Un estudio de la Fundación VI-DA revela profundas brechas en el acceso, acompañamiento y equidad del sistema de salud para quienes enfrentan cánceres hematológicos. La mayoría recibe diagnósticos inesperados, desconoce sus coberturas y percibe una falta de políticas públicas efectivas.
El cáncer hematológico no solo desafía al cuerpo: también pone a prueba la capacidad del sistema de salud chileno. Un nuevo estudio elaborado por la consultora INSITU en colaboración con la Fundación VI-DA revela que las personas diagnosticadas con esta enfermedad enfrentan un proceso marcado por la desigualdad territorial y socioeconómica, la falta de información clara, el escaso acompañamiento emocional y la percepción de abandono institucional.

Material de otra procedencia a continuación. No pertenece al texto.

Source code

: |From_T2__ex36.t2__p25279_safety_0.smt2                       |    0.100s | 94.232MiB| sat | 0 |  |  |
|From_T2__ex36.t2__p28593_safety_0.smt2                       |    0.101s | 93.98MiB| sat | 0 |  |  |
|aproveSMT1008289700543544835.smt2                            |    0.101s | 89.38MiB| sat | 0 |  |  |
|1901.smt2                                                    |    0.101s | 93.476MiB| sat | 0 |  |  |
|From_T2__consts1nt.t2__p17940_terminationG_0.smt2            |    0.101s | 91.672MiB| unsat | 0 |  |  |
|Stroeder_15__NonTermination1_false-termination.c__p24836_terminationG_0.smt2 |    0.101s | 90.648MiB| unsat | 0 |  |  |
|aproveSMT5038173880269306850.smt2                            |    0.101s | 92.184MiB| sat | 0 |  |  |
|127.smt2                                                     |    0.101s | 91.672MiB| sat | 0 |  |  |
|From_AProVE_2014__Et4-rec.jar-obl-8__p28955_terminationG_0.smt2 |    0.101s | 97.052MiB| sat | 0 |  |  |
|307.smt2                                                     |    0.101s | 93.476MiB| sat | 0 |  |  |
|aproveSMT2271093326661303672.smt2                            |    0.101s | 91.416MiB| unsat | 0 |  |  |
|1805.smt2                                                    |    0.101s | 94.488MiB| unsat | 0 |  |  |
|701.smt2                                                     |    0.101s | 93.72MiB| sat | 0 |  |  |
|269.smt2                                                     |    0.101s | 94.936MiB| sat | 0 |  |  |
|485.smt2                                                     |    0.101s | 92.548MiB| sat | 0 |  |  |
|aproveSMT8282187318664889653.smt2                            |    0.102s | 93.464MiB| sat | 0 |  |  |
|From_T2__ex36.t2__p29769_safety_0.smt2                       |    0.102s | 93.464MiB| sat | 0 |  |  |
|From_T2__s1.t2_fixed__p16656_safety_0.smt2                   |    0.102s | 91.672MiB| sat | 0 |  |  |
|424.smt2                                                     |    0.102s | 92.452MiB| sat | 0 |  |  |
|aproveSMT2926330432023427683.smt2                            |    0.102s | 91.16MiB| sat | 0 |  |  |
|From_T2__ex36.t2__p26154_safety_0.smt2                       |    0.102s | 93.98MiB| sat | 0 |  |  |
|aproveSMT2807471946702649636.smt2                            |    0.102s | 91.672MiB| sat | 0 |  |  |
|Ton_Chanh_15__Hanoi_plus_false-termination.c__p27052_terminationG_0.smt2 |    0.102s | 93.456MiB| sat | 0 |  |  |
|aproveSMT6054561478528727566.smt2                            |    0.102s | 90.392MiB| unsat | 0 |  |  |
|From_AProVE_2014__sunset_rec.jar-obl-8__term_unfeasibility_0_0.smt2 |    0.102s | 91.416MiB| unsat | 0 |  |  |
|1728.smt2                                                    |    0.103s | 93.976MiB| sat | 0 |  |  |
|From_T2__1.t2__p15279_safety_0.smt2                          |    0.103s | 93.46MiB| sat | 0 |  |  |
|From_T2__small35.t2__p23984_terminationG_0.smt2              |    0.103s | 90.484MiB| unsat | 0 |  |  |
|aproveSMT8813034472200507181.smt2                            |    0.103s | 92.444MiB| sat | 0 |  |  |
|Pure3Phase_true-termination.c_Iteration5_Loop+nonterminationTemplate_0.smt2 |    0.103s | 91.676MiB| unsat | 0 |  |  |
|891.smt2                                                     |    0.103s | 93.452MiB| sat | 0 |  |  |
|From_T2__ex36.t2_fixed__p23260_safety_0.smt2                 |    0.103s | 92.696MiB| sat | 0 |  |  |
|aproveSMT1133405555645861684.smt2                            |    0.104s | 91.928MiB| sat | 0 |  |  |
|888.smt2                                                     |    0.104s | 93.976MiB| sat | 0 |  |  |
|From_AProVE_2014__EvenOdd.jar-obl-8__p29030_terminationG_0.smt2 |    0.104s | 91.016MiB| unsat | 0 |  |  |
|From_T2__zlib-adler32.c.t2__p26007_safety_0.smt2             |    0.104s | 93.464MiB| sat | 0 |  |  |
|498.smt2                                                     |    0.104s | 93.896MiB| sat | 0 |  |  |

La encuesta, desarrollada en el marco del programa “Chile Unido frente al Cáncer Hematológico”, busca identificar necesidades, barreras y oportunidades de mejora en el manejo integral de la enfermedad. El objetivo general del programa es promover una atención más equitativa, humana y efectiva, fortaleciendo la calidad médica, el apoyo emocional y la inclusión de la voz de los pacientes en la toma de decisiones y políticas públicas.
Diagnósticos inesperados y desinformación
Según el estudio, para un 74% de las personas el diagnóstico de cáncer hematológico llegó de forma sorpresiva. Cuatro de cada diez lo recibieron durante una atención de urgencia —mayoritariamente por un médico general— y uno de cada cinco pacientes (21%) no tuvo claridad sobre los pasos a seguir tras recibir el diagnóstico. Esta sensación de incertidumbre se intensifica en zonas rurales (38%) y en personas afiliadas a Dipreca o las Fuerzas Armadas (69%).
“La falta de información oportuna y de acompañamiento en el momento del diagnóstico genera miedo, desorganiza la vida cotidiana y produce un gran impacto emocional en las familias”, explica desde la Fundación VI-DA una de las investigadoras del proyecto.
Brechas en cobertura y desigualdad territorial
En materia de acceso, el estudio evidencia importantes diferencias entre regiones y sistemas de salud. Si bien el 85% de los pacientes declara tener cobertura GES, existe un alto nivel de desconocimiento sobre la cobertura DAC (Drogas Oncológicas de Alto Costo): más de un cuarto de los encuestados no sabe si la posee.
Esta falta de información, advierte el informe, “intensifica la incertidumbre emocional que acompaña el diagnóstico y dificulta la toma de decisiones sobre el tratamiento”.
La desigualdad territorial también se hace evidente. Más de la mitad de las personas de las zonas norte (55%) y sur (53%) del país señalan que los exámenes solicitados no estaban disponibles en su región, obligándolas a trasladarse largas distancias para continuar sus tratamientos. Las mayores dificultades se concentran en la etapa pre-diagnóstico (37%) y en el tratamiento (27%), lo que refleja falencias tanto en la detección temprana como en la continuidad de la atención médica.
Entre la resiliencia y la sensación de abandono
Las demoras en los diagnósticos, la falta de cobertura integral, los trámites administrativos y la ausencia de subsidios o apoyos estatales generan una profunda sensación de desprotección, especialmente entre quienes dependen del sistema público.
El 37% de los encuestados considera que las políticas actuales sobre cáncer “responden poco o nada” a las necesidades reales de los pacientes. Sin embargo, siete de cada diez creen que podrían aportar con su experiencia a mejorar el sistema de salud, lo que demuestra la disposición de los pacientes a involucrarse activamente en el cambio.
El estudio también pone de relieve el rol crucial del acompañamiento emocional. “Los pacientes no buscan lástima, sino contención y normalidad”, señala el informe. “Un entorno basado en el afecto, el respeto y la dignidad les permite mantener el control y mejorar su bienestar durante el proceso oncológico”.
Un llamado a la acción
Desde la Fundación VI-DA subrayan que los resultados del estudio deben servir como base para avanzar hacia un modelo de atención integral, que combine excelencia médica, apoyo psicológico e información transparente, reduciendo las brechas de acceso y las desigualdades regionales.
“Chile necesita una política pública más inclusiva y participativa en torno al cáncer hematológico. Escuchar la voz de los pacientes y de sus familias es clave para construir un sistema más justo y humano”, Jorge Fernández Sarpi, Director Ejecutivo, Fundación VI-DA.